# Did I plant too deep?



## poissonkimbo (Dec 21, 2010)

I planted my first aquarium yesterday. It's a 20 gal long NPT. I'll start a thread later with pics and tell the saga of actually getting the plants. However, I am worried that I didn't plant the rooted plants correctly. A friend on facebook who is very good with terrestrial plants suggested that maybe I planted some too deep. I am attaching pics of the micro sword, sagittaria, and a full pic where you can see the java fern and amazon sword. I am hoping those of you with experience can tell me if A) I planted them too deep and B) if I did how to correct it without disturbing the soil substrate and cap too badly. Thanks.


----------



## mudboots (Jun 24, 2009)

I like to see the plant crown of bunch plants (swords et cetera) and java fern rhizomes, like anubias, should not be buried.

Personally, on most plants I transplant I will bury 95% of the roots and leave the rest exposed. I found that in new substrates this keeps my plants from taking a hit if there's some anaerbic pockets or a sudden spike in this or that. But that's just me, and when I do this there is so much root mass with the species I keep that they stay put.


----------



## poissonkimbo (Dec 21, 2010)

Mudboots,

Is the rhizome the weird stick out thing that grew away from the rest of the roots? Also, I think I am unsure what is meant by the root crown. I googled forever last night around midnight looking for a good picture. Geez, I feel bad. This is the one thing I never thought to research during the months I was waiting for plants.


----------



## aquabillpers (Apr 13, 2006)

Hi,

IMO some of the plants are planted a bit deep, but, IME, that doesn't bother them that much.

Rhizomes, etc, will die if they are planted.

Good luck.

Bill


----------



## Michael (Jul 20, 2010)

———

- [QUESTIONS TO ANSWER]
1 > For each statement about the thread on planting depth, answer yes or no to say whether it agrees with the thread, and quote the deciding words. (a) The first poster's tank is a 20 gallon long NPT. (b) On most plants mudboots transplants, all of the roots get buried. (c) aquabillpers thinks that planting a bit deep bothers the plants a great deal.
2 > Use the thread on planting depth to answer each question.
(a) Who suggested that some plants might be planted too deep?
(b) What does aquabillpers say will happen to rhizomes if they are planted?
(c) What was poissonkimbo googling for around midnight?
3 > Quote the part of the thread on planting depth that opens with the words containing "Personally, on most" and closes with "waiting for plants.".
The entries after this thread aren't needed.

- [DATA FOR REVIEW]
———

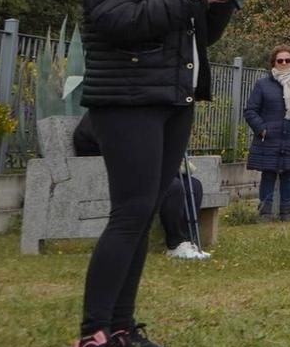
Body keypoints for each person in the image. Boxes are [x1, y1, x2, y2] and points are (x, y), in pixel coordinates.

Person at [65, 0, 237, 347]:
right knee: (130, 213)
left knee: (143, 215)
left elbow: (196, 35)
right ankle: (88, 344)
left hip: (171, 97)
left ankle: (120, 328)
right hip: (127, 100)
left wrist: (217, 1)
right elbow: (116, 21)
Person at [70, 112, 210, 261]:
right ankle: (175, 243)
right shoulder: (98, 120)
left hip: (137, 169)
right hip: (107, 176)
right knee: (172, 187)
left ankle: (188, 242)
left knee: (193, 185)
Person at [244, 44, 290, 221]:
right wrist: (262, 129)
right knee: (268, 174)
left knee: (288, 175)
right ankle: (265, 212)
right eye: (279, 60)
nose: (283, 63)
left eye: (287, 60)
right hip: (269, 137)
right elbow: (251, 110)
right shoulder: (263, 84)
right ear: (273, 62)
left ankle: (286, 212)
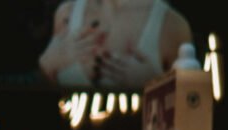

———

- [SOLUTIONS]
1 >
(a) Yes: "It's a 20 gal long NPT."
(b) No: "I will bury 95% of the roots and leave the rest exposed."
(c) No: "that doesn't bother them that much."

2 >
(a) A friend on facebook who is very good with terrestrial plants
(b) They will die.
(c) A good picture

3 >
Personally, on most plants I transplant I will bury 95% of the roots and leave the rest exposed. I found that in new substrates this keeps my plants from taking a hit if there's some anaerbic pockets or a sudden spike in this or that. But that's just me, and when I do this there is so much root mass with the species I keep that they stay put.


----------



## poissonkimbo (Dec 21, 2010)

Mudboots,

Is the rhizome the weird stick out thing that grew away from the rest of the roots? Also, I think I am unsure what is meant by the root crown. I googled forever last night around midnight looking for a good picture. Geez, I feel bad. This is the one thing I never thought to research during the months I was waiting for plants.